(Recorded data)
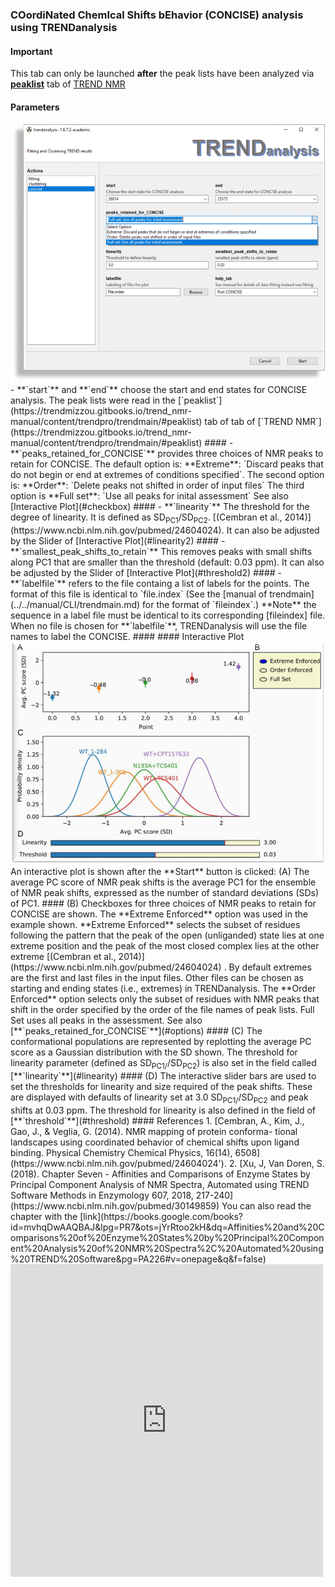 ### COordiNated ChemIcal Shifts bEhavior (CONCISE) analysis using TRENDanalysis  
#### Important  
This tab can only be launched **after** the peak lists have been analyzed via 
[**peaklist**](https://trendmizzou.gitbooks.io/trend_nmr-manual/content/trendpro/trendmain/#peaklist)   tab of 
[TREND NMR](https://trendmizzou.gitbooks.io/trend_nmr-manual/content/trendpro/trendmain/#peaklist)  
#### Parameters
<img src="../png/trendanalysis/concise_1.png" alt="trendanalysis" width="600">
- **`start`** and **`end`** choose the start and end states for CONCISE analysis. 
The peak lists were read in the [`peaklist`](https://trendmizzou.gitbooks.io/trend_nmr-manual/content/trendpro/trendmain/#peaklist) 
tab of tab of [`TREND NMR`](https://trendmizzou.gitbooks.io/trend_nmr-manual/content/trendpro/trendmain/#peaklist)  
#### <p hidden>options</p>
- **`peaks_retained_for_CONCISE`** provides three choices of NMR peaks to retain for CONCISE. 
The default option is: **Extreme**: `Discard peaks that do not begin or end at extremes 
of conditions specified`. The second option is: **Order**: `Delete peaks not shifted in order of input files` 
The third option is **Full set**: `Use all peaks for inital assessment`  See also [Interactive Plot](#checkbox)  
#### <p hidden>linearity</p>  
- **`linearity`** The threshold for the degree of linearity. It is defined as 
SD<sub>PC1</sub>/SD<sub>PC2</sub>.  
[(Cembran et al., 2014)](https://www.ncbi.nlm.nih.gov/pubmed/24604024). 
It can also be adjusted by the Slider of [Interactive Plot](#linearity2)  
#### <p hidden>threshold</p>  
- **`smallest_peak_shifts_to_retain`** This removes peaks with small shifts along PC1
that are smaller than the threshold (default: 0.03 ppm).   
It can also be adjusted by the Slider of [Interactive Plot](#threshold2)  
#### <p hidden>labelfile</p>  
- **`labelfile`** refers to the file containg a list of labels for the
  points. 
The format of this file is identical to 
`file.index` (See the [manual of trendmain](../../manual/CLI/trendmain.md) for 
the format of `fileindex`.) **Note** the sequence in a label file must be 
identical to its corresponding [fileindex] file. When no file is chosen
for **`labelfile`**, TRENDanalysis will use the file names to label the CONCISE.   
#### <p hidden>interactive</p>  
#### Interactive Plot  
<img src="../png/trendanalysis/concise_2.png" alt="CONCISE" width="600">  
An interactive plot is shown after the **Start** button is clicked:  
(A) The average PC score of NMR peak shifts is the average PC1 for the ensemble 
of NMR peak shifts, expressed as the number of standard deviations (SDs) of PC1.
#### <p hidden>checkbox</p>  
(B) Checkboxes for three choices of NMR peaks to retain for CONCISE are shown. 
The **Extreme Enforced** option was used in the example shown. **Extreme Enforced** 
selects the subset of residues following the pattern that the peak of the open 
(unliganded) state lies at one extreme position and the peak of the most 
closed complex lies at the other extreme 
[(Cembran et al., 2014)](https://www.ncbi.nlm.nih.gov/pubmed/24604024)  . By default 
extremes are the first and last files in the input files. Other files can be 
chosen as starting and ending states (i.e., extremes) in TRENDanalysis. 
The **Order Enforced** option selects only the subset of residues with
NMR peaks that shift in the order specified by the order of the file names 
of peak lists. Full Set uses all peaks in the assessment.
See also [**`peaks_retained_for_CONCISE`**](#options)  
#### <p hidden>linearity2</p>  
(C) The conformational populations are represented by replotting the average 
PC score as a Gaussian distribution with the SD shown. The threshold for 
linearity parameter (defined as SD<sub>PC1/</sub>/SD<sub>PC2</sub>) 
is also set in the field called [**`linearity`**](#linearity)  
#### <p hidden>threshold2</p>  
(D) The interactive slider bars are used to set the thresholds for linearity and size 
required of the peak shifts. These are displayed with defaults of linearity set 
at 3.0 SD<sub>PC1/</sub>/SD<sub>PC2</sub> and peak shifts at 0.03 ppm. 
The threshold for linearity is also defined in the field of [**`threshold`**](#threshold)  
#### References  
1. [Cembran, A., Kim, J., Gao, J., & Veglia, G. (2014). NMR mapping of protein conforma- tional landscapes using coordinated behavior of chemical shifts upon ligand binding. Physical Chemistry Chemical Physics, 16(14), 6508](https://www.ncbi.nlm.nih.gov/pubmed/24604024').   
2. [Xu, J, Van Doren, S. (2018). Chapter Seven - Affinities and Comparisons of Enzyme States by Principal Component Analysis of NMR Spectra, Automated using TREND Software Methods in Enzymology
607, 2018, 217-240](https://www.ncbi.nlm.nih.gov/pubmed/30149859)   
You can also read the chapter with the [link](https://books.google.com/books?id=mvhqDwAAQBAJ&lpg=PR7&ots=jYrRtoo2kH&dq=Affinities%20and%20Comparisons%20of%20Enzyme%20States%20by%20Principal%20Component%20Analysis%20of%20NMR%20Spectra%2C%20Automated%20using%20TREND%20Software&pg=PA226#v=onepage&q&f=false)   
<iframe frameborder="0" scrolling="no" style="border:0px" src="https://books.google.com/books?id=mvhqDwAAQBAJ&lpg=PR7&ots=jYrRtoo2kH&dq=Affinities%20and%20Comparisons%20of%20Enzyme%20States%20by%20Principal%20Component%20Analysis%20of%20NMR%20Spectra%2C%20Automated%20using%20TREND%20Software&pg=PA226&output=embed" width=500 height=500></iframe>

What to do >> What is needed is an exact copy of the entries, without any images.

Result >>
 ### COordiNated ChemIcal Shifts bEhavior (CONCISE) analysis using TRENDanalysis  
#### Important  
This tab can only be launched **after** the peak lists have been analyzed via 
[**peaklist**](https://trendmizzou.gitbooks.io/trend_nmr-manual/content/trendpro/trendmain/#peaklist)   tab of 
[TREND NMR](https://trendmizzou.gitbooks.io/trend_nmr-manual/content/trendpro/trendmain/#peaklist)  
#### Parameters
<img src="../png/trendanalysis/concise_1.png" alt="trendanalysis" width="600">
- **`start`** and **`end`** choose the start and end states for CONCISE analysis. 
The peak lists were read in the [`peaklist`](https://trendmizzou.gitbooks.io/trend_nmr-manual/content/trendpro/trendmain/#peaklist) 
tab of tab of [`TREND NMR`](https://trendmizzou.gitbooks.io/trend_nmr-manual/content/trendpro/trendmain/#peaklist)  
#### <p hidden>options</p>
- **`peaks_retained_for_CONCISE`** provides three choices of NMR peaks to retain for CONCISE. 
The default option is: **Extreme**: `Discard peaks that do not begin or end at extremes 
of conditions specified`. The second option is: **Order**: `Delete peaks not shifted in order of input files` 
The third option is **Full set**: `Use all peaks for inital assessment`  See also [Interactive Plot](#checkbox)  
#### <p hidden>linearity</p>  
- **`linearity`** The threshold for the degree of linearity. It is defined as 
SD<sub>PC1</sub>/SD<sub>PC2</sub>.  
[(Cembran et al., 2014)](https://www.ncbi.nlm.nih.gov/pubmed/24604024). 
It can also be adjusted by the Slider of [Interactive Plot](#linearity2)  
#### <p hidden>threshold</p>  
- **`smallest_peak_shifts_to_retain`** This removes peaks with small shifts along PC1
that are smaller than the threshold (default: 0.03 ppm).   
It can also be adjusted by the Slider of [Interactive Plot](#threshold2)  
#### <p hidden>labelfile</p>  
- **`labelfile`** refers to the file containg a list of labels for the
  points. 
The format of this file is identical to 
`file.index` (See the [manual of trendmain](../../manual/CLI/trendmain.md) for 
the format of `fileindex`.) **Note** the sequence in a label file must be 
identical to its corresponding [fileindex] file. When no file is chosen
for **`labelfile`**, TRENDanalysis will use the file names to label the CONCISE.   
#### <p hidden>interactive</p>  
#### Interactive Plot  
<img src="../png/trendanalysis/concise_2.png" alt="CONCISE" width="600">  
An interactive plot is shown after the **Start** button is clicked:  
(A) The average PC score of NMR peak shifts is the average PC1 for the ensemble 
of NMR peak shifts, expressed as the number of standard deviations (SDs) of PC1.
#### <p hidden>checkbox</p>  
(B) Checkboxes for three choices of NMR peaks to retain for CONCISE are shown. 
The **Extreme Enforced** option was used in the example shown. **Extreme Enforced** 
selects the subset of residues following the pattern that the peak of the open 
(unliganded) state lies at one extreme position and the peak of the most 
closed complex lies at the other extreme 
[(Cembran et al., 2014)](https://www.ncbi.nlm.nih.gov/pubmed/24604024)  . By default 
extremes are the first and last files in the input files. Other files can be 
chosen as starting and ending states (i.e., extremes) in TRENDanalysis. 
The **Order Enforced** option selects only the subset of residues with
NMR peaks that shift in the order specified by the order of the file names 
of peak lists. Full Set uses all peaks in the assessment.
See also [**`peaks_retained_for_CONCISE`**](#options)  
#### <p hidden>linearity2</p>  
(C) The conformational populations are represented by replotting the average 
PC score as a Gaussian distribution with the SD shown. The threshold for 
linearity parameter (defined as SD<sub>PC1/</sub>/SD<sub>PC2</sub>) 
is also set in the field called [**`linearity`**](#linearity)  
#### <p hidden>threshold2</p>  
(D) The interactive slider bars are used to set the thresholds for linearity and size 
required of the peak shifts. These are displayed with defaults of linearity set 
at 3.0 SD<sub>PC1/</sub>/SD<sub>PC2</sub> and peak shifts at 0.03 ppm. 
The threshold for linearity is also defined in the field of [**`threshold`**](#threshold)  
#### References  
1. [Cembran, A., Kim, J., Gao, J., & Veglia, G. (2014). NMR mapping of protein conforma- tional landscapes using coordinated behavior of chemical shifts upon ligand binding. Physical Chemistry Chemical Physics, 16(14), 6508](https://www.ncbi.nlm.nih.gov/pubmed/24604024').   
2. [Xu, J, Van Doren, S. (2018). Chapter Seven - Affinities and Comparisons of Enzyme States by Principal Component Analysis of NMR Spectra, Automated using TREND Software Methods in Enzymology
607, 2018, 217-240](https://www.ncbi.nlm.nih.gov/pubmed/30149859)   
You can also read the chapter with the [link](https://books.google.com/books?id=mvhqDwAAQBAJ&lpg=PR7&ots=jYrRtoo2kH&dq=Affinities%20and%20Comparisons%20of%20Enzyme%20States%20by%20Principal%20Component%20Analysis%20of%20NMR%20Spectra%2C%20Automated%20using%20TREND%20Software&pg=PA226#v=onepage&q&f=false)   
<iframe frameborder="0" scrolling="no" style="border:0px" src="https://books.google.com/books?id=mvhqDwAAQBAJ&lpg=PR7&ots=jYrRtoo2kH&dq=Affinities%20and%20Comparisons%20of%20Enzyme%20States%20by%20Principal%20Component%20Analysis%20of%20NMR%20Spectra%2C%20Automated%20using%20TREND%20Software&pg=PA226&output=embed" width=500 height=500></iframe>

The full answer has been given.